Landlords buy a house to rent for income, but it is more than a matter of balancing the accounts. Every month a property sits empty it’s costing you money, so how do you go about minimalizing that time?
Do Your Research
Even when the property you’re considering fits the bill financially, it might not suit your portfolio. Don’t just rely on the vendor’s brochure. Be better than your peers and visit the property, while you’re there explore the local area. Grab a coffee and spend some time talking to local businesses and get an idea for the type of tenant typically found there. Spreadsheet demographics can be manipulated, but personal experience can help you decide on how to renovate and target a better tenant.
This may not be intuitive, but you have to understand the community you are renting to if you want to be able to inspire the loyalty tenants need to feel in order to stay for years or decades, rather than just until something better comes along.
Renovate to Suit Your Target Tenants
Underspending is just as bad as over spending when it comes to renovations and refurbishment. It’s all well and good having a quality finish to every room, but not if it prices you out of the market for the street. Before you pay out, consider the basics. Every residential area has expectations from a property. Little things like being able to view the property at a convenient time and having the rooms deep cleaned before a new tenant moves in will show that you have a pride in your product. If you don’t have a sense of care and duty to your premises, why should your tenant?

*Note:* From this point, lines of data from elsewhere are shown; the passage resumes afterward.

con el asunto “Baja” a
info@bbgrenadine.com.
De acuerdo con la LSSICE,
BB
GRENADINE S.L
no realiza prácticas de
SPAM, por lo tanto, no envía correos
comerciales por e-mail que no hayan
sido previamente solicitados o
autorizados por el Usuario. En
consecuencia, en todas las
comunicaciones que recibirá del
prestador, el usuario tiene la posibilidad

Renovating to attract long-term tenants involves using higher quality materials and better workmanship. It is more expensive in the short term, but it allows your renters to feel like the residence is truly their home, not just where they happen to be living. That kind of pride in the dwelling pays off not just in terms of the rental not being empty, but in lower repair and maintenance costs for as long as those tenants stay with you.
Be ‘Present’ as a Landlord
That is not to say turn up personally when the boiler breaks at 2 am with your gas engineer, but be covered for the eventuality. Where there are guidelines from the local councils, follow them. Get to know the housing teams. Earn a reputation with them and your tenants by responding quickly and with the same level of attention to any problems that might arise. If you use a letting agent, make sure they have the same focus.
Ask the agent to draw attention to aspects of the contract that are important to you and to your property when signing up tenants. A good measure is to consider how you would feel if it was your own home. If a tenant can trust their landlord and their agency to make repairs effectively they are less likely to look for somewhere else when something goes wrong. Like in any other transaction good will hard to account for financially, yet vitally important to long-term business. Better still, a helpful and accessible landlord will receive plenty of recommendations which in turn builds a waiting list of tenants who want the same level of service.